### PAGE EXCERPT

— Start —

Opinion
No. 6598.
May 23, 1923. Rehearing Denied June 27, 1923.
Appeal from McLennan County Court, Giles P. Lester, Judge.
Action by G. J. Craddock against T. N. Curton. Judgment for plaintiff, and defendant appeals. Reversed and remanded.
G. W. Barcus, of Waco, for appellant.
Johnston Hughes, of Waco, for appellee.
This suit was brought by appellee, in the justice court of McLennan county, to recover the sum of $175, for breach of warranty on a contract for the sale of an automobile to appellee by appellant. The cause of action alleged in the justice court was that appellee sold appellant a frame building and certain furniture and fixtures, as well as a stock of merchandise, for the sum of $425, for which appellant paid the sum of $125, in cash, and delivered to appellee an automobile at the agreed price of $300, representing the balance of the consideration: that the automobile was represented to be in good mechanical condition, and reasonably worth $300 by appellant; that the automobile was alleged not to be in good condition, and that its value was only $125. Appellant sued for the difference in the contract price of $300 and the actual value of the automobile in the condition in which it was delivered, being $175.
On appeal to the county court, the appellee amended his petition, and pleaded, in the alternative, that, if the sale was not a straight sale, it was a contract in exchange of properties by and between appellee and appellant, and that the value of the appellee's property so exchanged was $690, while appellant's property was worth only $250; and by reason of misrepresentations as to the value of an automobile appellee was damaged in the sum of $175.
Appellant answered by plea in abatement, on the ground that the county court had no jurisdiction of the cause of action, since the case originated in the justice court, and the amount in controversy, as shown by the pleadings, was more than $200, and as pleaded the petition alleged an entirely new cause of action from that relied on in the justice court; and answered further by general demurrer and special exception to the jurisdiction of the county court; and by general and special denial.

— End —

### YOUR GOAL
Transcribe the part of the court opinion starting at "May 23, 1923." and ending at "Waco, for appellant.". Rely only on the court opinion above.

### STORED ROWS

— Start —

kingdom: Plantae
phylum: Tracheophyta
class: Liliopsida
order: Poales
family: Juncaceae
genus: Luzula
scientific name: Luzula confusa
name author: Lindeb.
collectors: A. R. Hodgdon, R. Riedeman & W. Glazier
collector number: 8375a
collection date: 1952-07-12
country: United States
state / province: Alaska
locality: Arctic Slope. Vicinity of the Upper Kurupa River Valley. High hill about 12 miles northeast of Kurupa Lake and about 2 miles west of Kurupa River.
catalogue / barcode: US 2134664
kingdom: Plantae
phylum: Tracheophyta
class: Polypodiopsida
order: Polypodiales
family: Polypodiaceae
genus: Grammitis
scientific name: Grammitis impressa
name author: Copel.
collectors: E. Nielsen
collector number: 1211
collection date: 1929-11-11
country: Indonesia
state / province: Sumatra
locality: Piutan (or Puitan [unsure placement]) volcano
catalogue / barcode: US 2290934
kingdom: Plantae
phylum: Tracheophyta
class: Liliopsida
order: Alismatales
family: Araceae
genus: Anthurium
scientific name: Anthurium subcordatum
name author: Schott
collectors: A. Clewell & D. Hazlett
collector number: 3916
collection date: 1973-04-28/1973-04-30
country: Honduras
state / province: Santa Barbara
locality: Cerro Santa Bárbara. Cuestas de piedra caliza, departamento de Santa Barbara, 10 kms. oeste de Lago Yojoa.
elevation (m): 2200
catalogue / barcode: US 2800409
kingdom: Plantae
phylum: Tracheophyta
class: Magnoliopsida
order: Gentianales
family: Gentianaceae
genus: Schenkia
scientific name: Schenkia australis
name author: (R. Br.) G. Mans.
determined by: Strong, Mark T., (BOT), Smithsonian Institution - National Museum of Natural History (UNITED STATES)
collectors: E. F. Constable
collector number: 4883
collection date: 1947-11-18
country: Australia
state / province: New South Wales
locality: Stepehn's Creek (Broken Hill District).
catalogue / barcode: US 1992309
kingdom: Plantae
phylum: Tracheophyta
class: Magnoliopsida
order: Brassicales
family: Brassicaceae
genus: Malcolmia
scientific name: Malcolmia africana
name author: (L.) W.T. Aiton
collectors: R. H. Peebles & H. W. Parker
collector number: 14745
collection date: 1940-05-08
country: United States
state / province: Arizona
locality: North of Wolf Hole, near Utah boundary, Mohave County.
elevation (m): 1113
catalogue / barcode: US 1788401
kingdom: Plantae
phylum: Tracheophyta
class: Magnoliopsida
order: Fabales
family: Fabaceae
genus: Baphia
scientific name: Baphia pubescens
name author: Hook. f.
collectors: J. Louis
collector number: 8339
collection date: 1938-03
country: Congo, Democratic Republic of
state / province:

— End —

### OUTPUT OF THE EXERCISE
May 23, 1923. Rehearing Denied June 27, 1923.
Appeal from McLennan County Court, Giles P. Lester, Judge.
Action by G. J. Craddock against T. N. Curton. Judgment for plaintiff, and defendant appeals. Reversed and remanded.
G. W. Barcus, of Waco, for appellant.